While travelling in Portugal and was about to visit Estoril after a week in Lisbon, I found a recommendation on a travel blog for Neill Lochery’s book Lisbon: War in the Shadows of the City of Light, 1939-45. Historian Neill Lochery is a specialist on Portuguese history, it is well researched, and makes for exciting reading. We are talking about spies, diplomacy, refugees and businesses, where Lisbon was a hub at the time. It was the only way out of Europe for those who needed and wanted to leave.

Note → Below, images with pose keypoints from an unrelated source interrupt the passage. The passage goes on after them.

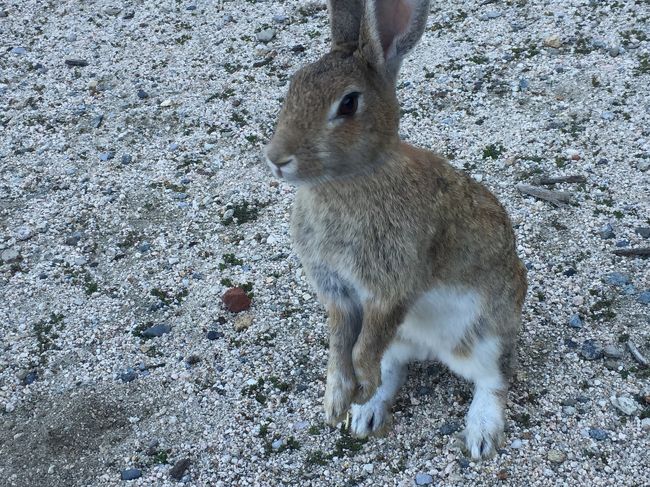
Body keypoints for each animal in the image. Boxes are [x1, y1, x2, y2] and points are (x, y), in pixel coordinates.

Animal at [264, 0, 528, 462]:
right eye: (293, 85)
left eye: (348, 104)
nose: (276, 159)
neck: (347, 181)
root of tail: (433, 350)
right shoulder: (338, 291)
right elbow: (341, 343)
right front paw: (337, 401)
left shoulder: (391, 288)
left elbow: (363, 345)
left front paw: (355, 390)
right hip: (407, 340)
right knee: (393, 369)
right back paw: (364, 414)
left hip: (489, 332)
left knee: (494, 379)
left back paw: (480, 436)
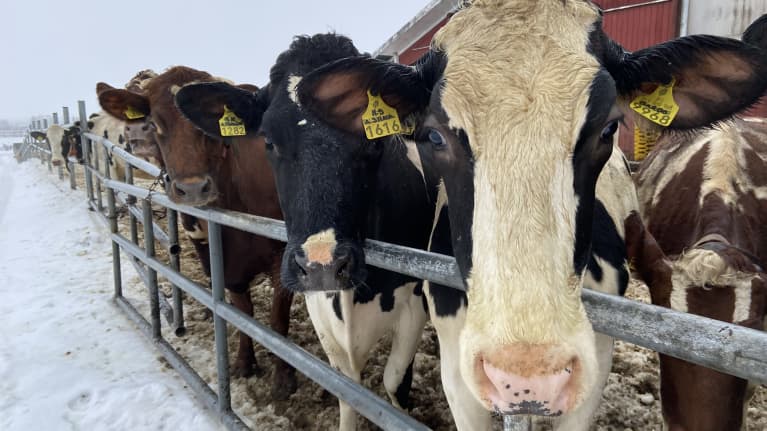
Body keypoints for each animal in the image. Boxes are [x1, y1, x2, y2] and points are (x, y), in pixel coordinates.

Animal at [95, 66, 298, 400]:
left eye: (211, 124)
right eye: (154, 123)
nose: (191, 188)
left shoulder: (283, 258)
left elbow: (277, 320)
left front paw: (283, 378)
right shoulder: (226, 265)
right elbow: (242, 313)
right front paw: (244, 362)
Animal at [174, 34, 434, 430]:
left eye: (373, 141)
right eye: (267, 140)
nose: (321, 264)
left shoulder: (414, 303)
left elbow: (394, 384)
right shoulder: (318, 307)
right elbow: (347, 390)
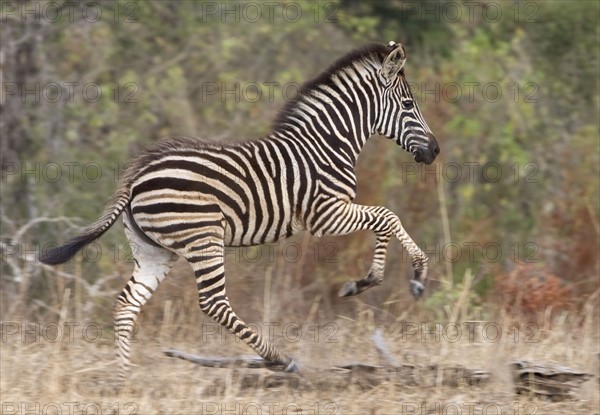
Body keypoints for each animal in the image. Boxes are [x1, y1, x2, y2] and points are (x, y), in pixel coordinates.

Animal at [39, 42, 438, 384]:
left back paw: (123, 380)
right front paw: (413, 275)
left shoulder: (332, 213)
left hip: (153, 250)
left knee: (126, 304)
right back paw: (278, 358)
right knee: (214, 303)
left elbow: (384, 221)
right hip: (203, 239)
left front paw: (366, 280)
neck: (325, 144)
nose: (434, 151)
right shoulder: (325, 214)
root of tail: (139, 171)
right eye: (408, 105)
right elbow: (387, 217)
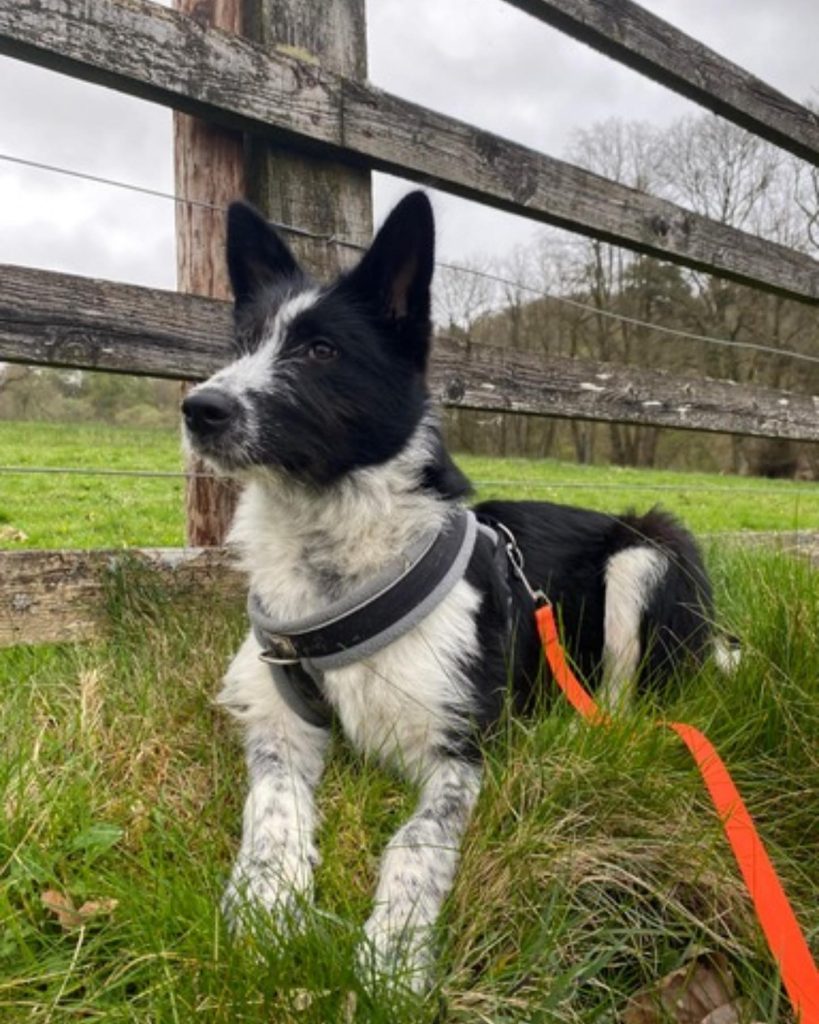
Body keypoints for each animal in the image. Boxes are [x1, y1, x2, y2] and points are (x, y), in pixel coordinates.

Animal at [181, 192, 724, 991]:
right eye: (243, 342)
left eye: (320, 351)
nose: (199, 408)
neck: (341, 565)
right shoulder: (279, 726)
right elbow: (272, 803)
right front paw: (264, 901)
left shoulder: (456, 753)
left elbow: (416, 839)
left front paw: (393, 949)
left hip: (646, 551)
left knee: (621, 705)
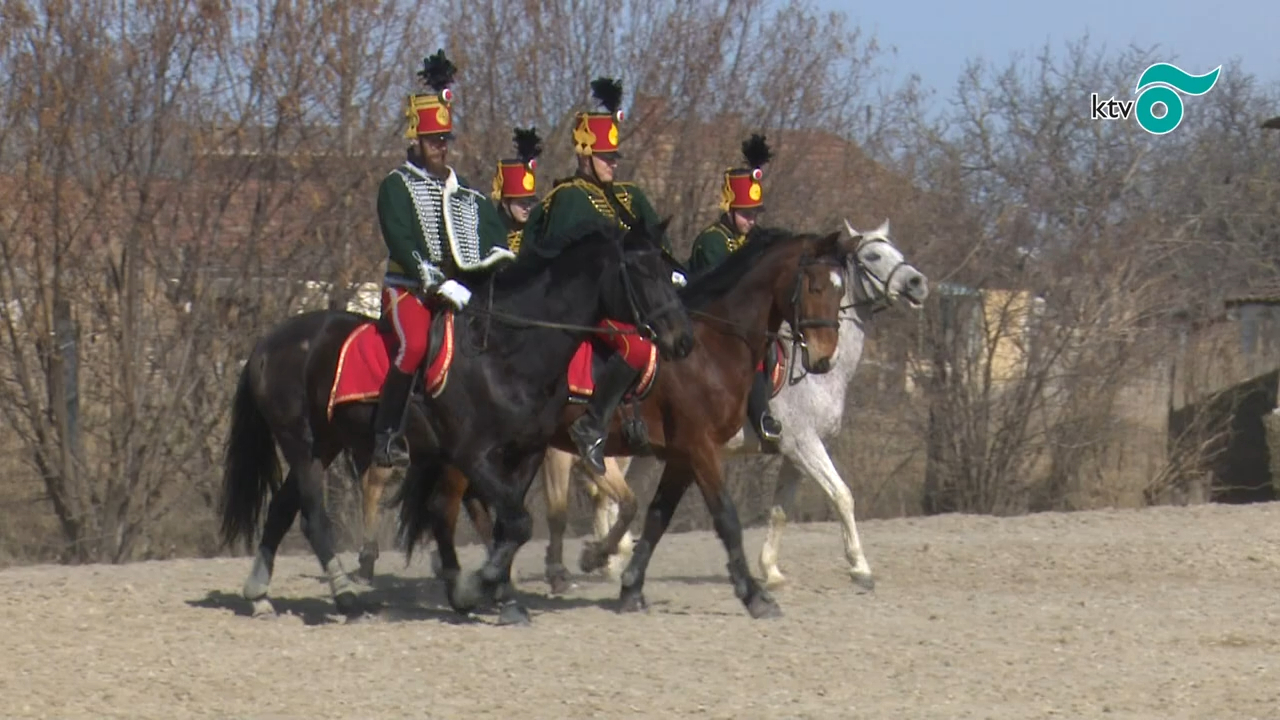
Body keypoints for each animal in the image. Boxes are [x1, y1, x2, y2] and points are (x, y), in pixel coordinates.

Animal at [216, 215, 696, 620]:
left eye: (668, 269)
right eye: (642, 271)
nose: (682, 339)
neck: (507, 351)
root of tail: (270, 340)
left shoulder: (525, 453)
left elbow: (508, 525)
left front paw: (500, 595)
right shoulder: (473, 454)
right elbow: (515, 522)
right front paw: (481, 585)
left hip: (326, 442)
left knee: (283, 508)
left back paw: (259, 595)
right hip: (300, 440)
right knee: (314, 515)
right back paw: (346, 595)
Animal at [394, 225, 855, 617]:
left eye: (840, 288)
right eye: (815, 286)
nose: (823, 357)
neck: (712, 348)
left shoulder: (682, 455)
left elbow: (657, 516)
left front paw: (631, 584)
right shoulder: (702, 447)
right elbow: (726, 517)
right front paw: (754, 594)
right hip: (476, 449)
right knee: (448, 508)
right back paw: (472, 586)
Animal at [535, 217, 926, 589]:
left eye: (894, 249)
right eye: (872, 256)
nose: (917, 283)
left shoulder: (793, 454)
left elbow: (780, 510)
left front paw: (771, 570)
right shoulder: (803, 444)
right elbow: (842, 495)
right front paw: (860, 568)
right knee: (603, 493)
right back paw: (607, 560)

"Lisbon had a pivotal role in the history of World War II, though not a gun was fired there. The only European city in which both the Allies and the Axis power operated openly, it was temporary home to much of Europe’s exiled royalty, over one million refugees seeking passage to the U.S., and a host of spies, secret police, captains of industry, bankers, prominent Jews, writers and artists, escaped POWs, and black marketeers. An operations officer writing in 1944 described the daily scene at Lisbon’s airport as being like the movie Casablanca, times twenty.”
As you can imagine from the introduction above, this is an exciting part of, not only Portuguese, but European history. Estoril today is a quiet place. The famous Estoril Casino looks a little bit run down, but might be elegant on the inside. “The interior of the casino bore a resemblance to the gambling room in Rick’s Café in the film Casablanca, but on a grander scale. Among those who played at its tables during the war was a young British intelligence officer, Ian Fleming, who took inspiration from both the casino and the hotel for his future James Bond books.”

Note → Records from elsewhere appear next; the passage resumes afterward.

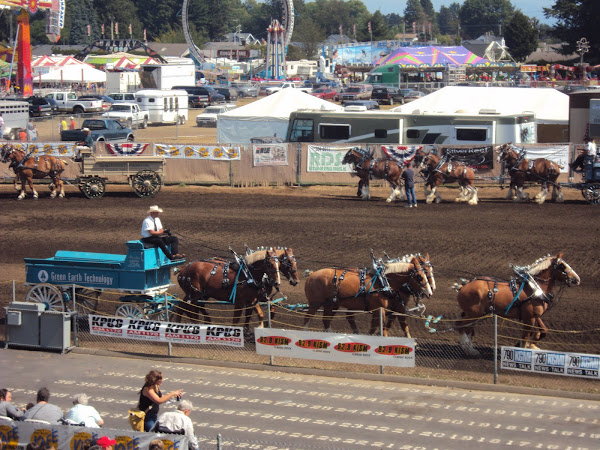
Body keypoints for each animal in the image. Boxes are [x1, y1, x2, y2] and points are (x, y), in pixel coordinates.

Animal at [302, 255, 432, 337]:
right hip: (315, 303)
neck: (383, 282)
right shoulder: (380, 309)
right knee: (307, 319)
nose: (429, 292)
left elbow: (397, 326)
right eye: (420, 276)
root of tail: (312, 274)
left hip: (332, 304)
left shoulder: (390, 308)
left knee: (327, 320)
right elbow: (383, 329)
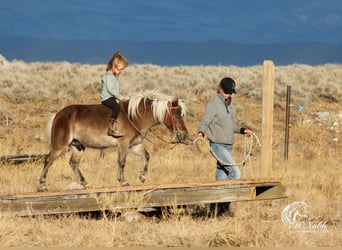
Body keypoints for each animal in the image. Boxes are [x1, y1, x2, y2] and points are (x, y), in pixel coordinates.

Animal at [38, 89, 190, 191]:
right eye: (176, 116)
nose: (184, 136)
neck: (134, 117)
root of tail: (58, 114)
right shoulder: (123, 143)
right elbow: (122, 162)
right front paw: (123, 181)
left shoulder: (134, 145)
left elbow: (146, 156)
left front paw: (142, 176)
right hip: (60, 145)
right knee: (48, 160)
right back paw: (42, 186)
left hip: (78, 146)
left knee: (73, 163)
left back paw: (85, 183)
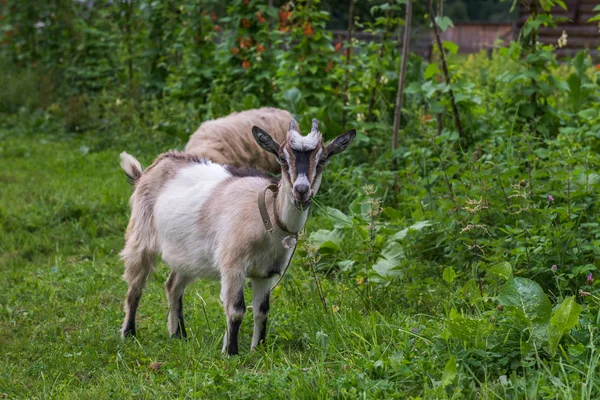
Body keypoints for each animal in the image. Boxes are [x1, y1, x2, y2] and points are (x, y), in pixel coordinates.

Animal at [119, 118, 354, 354]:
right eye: (282, 158)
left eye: (322, 159)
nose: (302, 190)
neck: (269, 216)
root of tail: (149, 170)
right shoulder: (233, 265)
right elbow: (236, 309)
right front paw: (231, 352)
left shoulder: (266, 272)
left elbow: (262, 310)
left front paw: (258, 349)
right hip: (141, 236)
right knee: (135, 286)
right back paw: (129, 333)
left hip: (187, 253)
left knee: (173, 285)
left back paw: (178, 335)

“… Lisbon became affectionately knows as “Casablanca II.” The real-life version had all the ingredients of the fictional storyline: broken romances; desperate refugees trying to obtain the correct paperwork and selling the family jewels to finance their onward passage; a thriving black market as supply dictated that the prices of diamonds and other rare stones fell to record low levels; cafés and hotel bars full of refugees and spies scattered across the city center and along Lisbon’s coastline resorts.“ Lochery guides us through the Allies' and Axis' powers and their diplomatic efforts and spy games.

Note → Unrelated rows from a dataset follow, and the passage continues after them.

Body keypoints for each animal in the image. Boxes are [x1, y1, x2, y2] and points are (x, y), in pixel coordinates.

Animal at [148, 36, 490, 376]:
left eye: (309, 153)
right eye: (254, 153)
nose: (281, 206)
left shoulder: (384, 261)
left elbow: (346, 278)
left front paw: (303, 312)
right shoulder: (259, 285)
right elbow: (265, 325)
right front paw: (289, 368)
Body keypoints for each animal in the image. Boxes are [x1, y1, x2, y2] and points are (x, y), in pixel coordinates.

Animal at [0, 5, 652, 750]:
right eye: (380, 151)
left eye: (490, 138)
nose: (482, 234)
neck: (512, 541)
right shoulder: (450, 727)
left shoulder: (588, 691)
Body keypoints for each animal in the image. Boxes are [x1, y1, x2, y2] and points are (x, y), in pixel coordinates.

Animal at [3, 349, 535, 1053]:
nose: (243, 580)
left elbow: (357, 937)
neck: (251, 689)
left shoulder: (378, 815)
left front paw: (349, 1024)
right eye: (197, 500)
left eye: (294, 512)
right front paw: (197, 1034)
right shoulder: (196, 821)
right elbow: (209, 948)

It was the time of dictator António de Oliveira Salazar, who had come to power in 1932, and left only in 1968. He was a workaholic, had several minister post at the same time, and spent the war time years trying to keep neutrality for Portugal, as well as keeping up businesses. One of the most important commodities at the time, the wolfram, or tungsten, was eagerly sought after, especially by the Axis. That is how Portugal got hold of an immense amount of gold, of which, it is believed, there might still be some hidden in banks in Portugal.
For those interested, Lochery’s book has much more to tell. Not all refugees were lucky enough to have money and many tragedies happened. Politics, allies vs axis, diplomacy, economy and, in the end, the people who tried to do something. Sometimes successfully, other times not.